Global analysis of thermodynamics and kinetics measurements on VPK-2AP. (A) Three-state folding/unfolding scheme for VPK-2AP: the fully folded PK, a partially folded hairpin state with stem 1 formed but not stem 2 (pkHP1), and unfolded RNA (U). VPK-2AP fluorescence equilibrium and kinetics data were simultaneously fitted using this model. (B) Fluorescence melting profile of VPK-2AP; the data (●) are the averages of two independent sets of measurements. The error bars represent the SEM; error bars not visible are smaller than the symbols. For clarity, only every other data point is presented. The continuous black line is from a global fit of the equilibrium and kinetics data to a three-state kinetic model, as described in the main text; the pink (green) line represents the temperature dependence of 2AP fluorescence in the PK (pkHP1) state, as obtained from this global fit. (C) Equilibrium populations of the three states indicated in A are plotted as a function of temperature: PK (pink), pkHP1 (green), U (blue).
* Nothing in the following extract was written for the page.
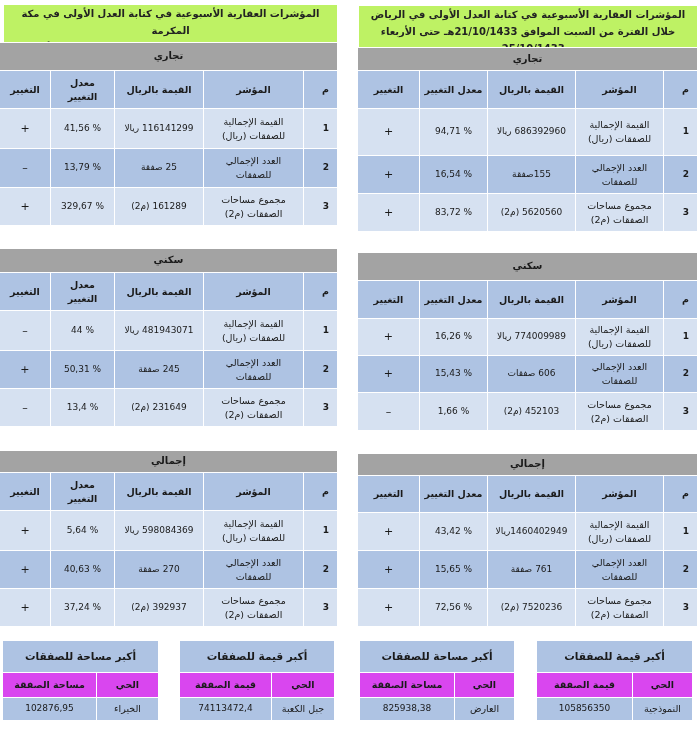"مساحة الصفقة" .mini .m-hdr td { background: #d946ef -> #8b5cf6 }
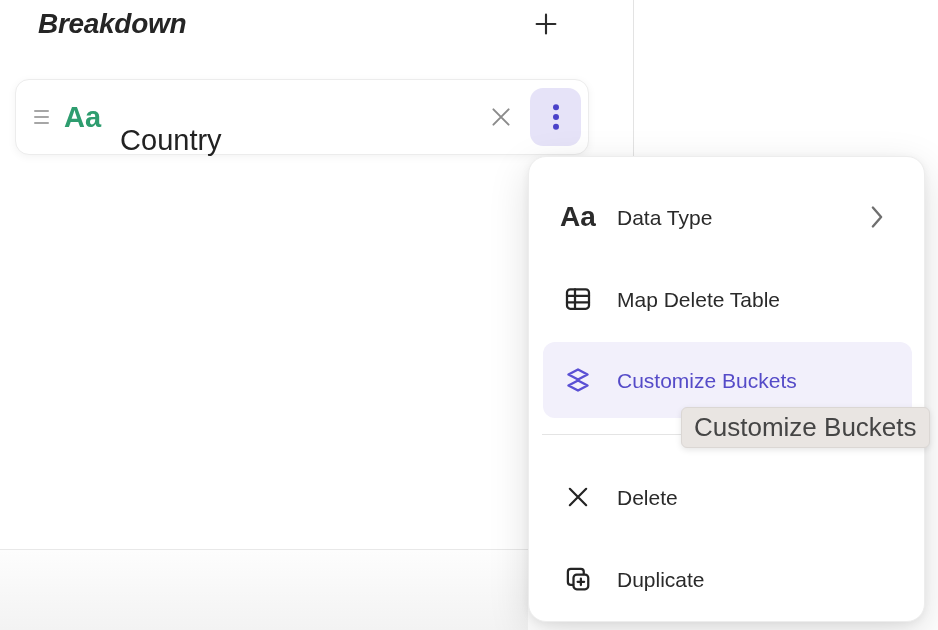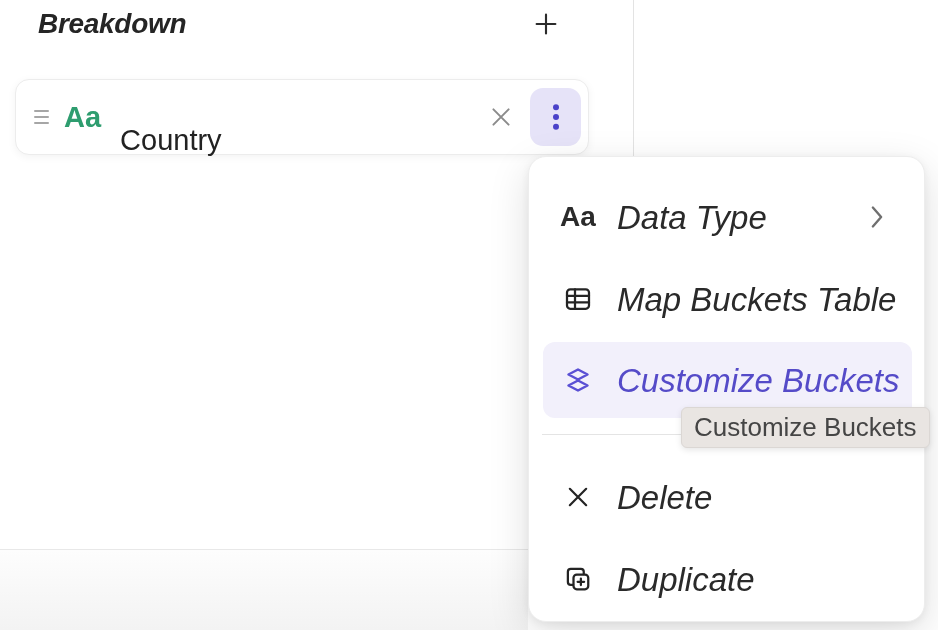"Data Type" .menu-item .mi-label { font-size: 33px -> 21px; font-style: italic -> none }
The populations are calculated from either the parameters from the global kinetic modeling (continuous lines) or the analysis of the equilibrium data alone (dashed lines; SI Appendix, Table S1). (D–L) Relaxation traces from T-jump measurements on VPK-2AP are shown for nine different sets of initial and final temperatures, with an average T-jump $\mathrm{\Delta }T=$ 9.1 ± 3.5 °C. The continuous black lines are from a global fit of the equilibrium and kinetics data.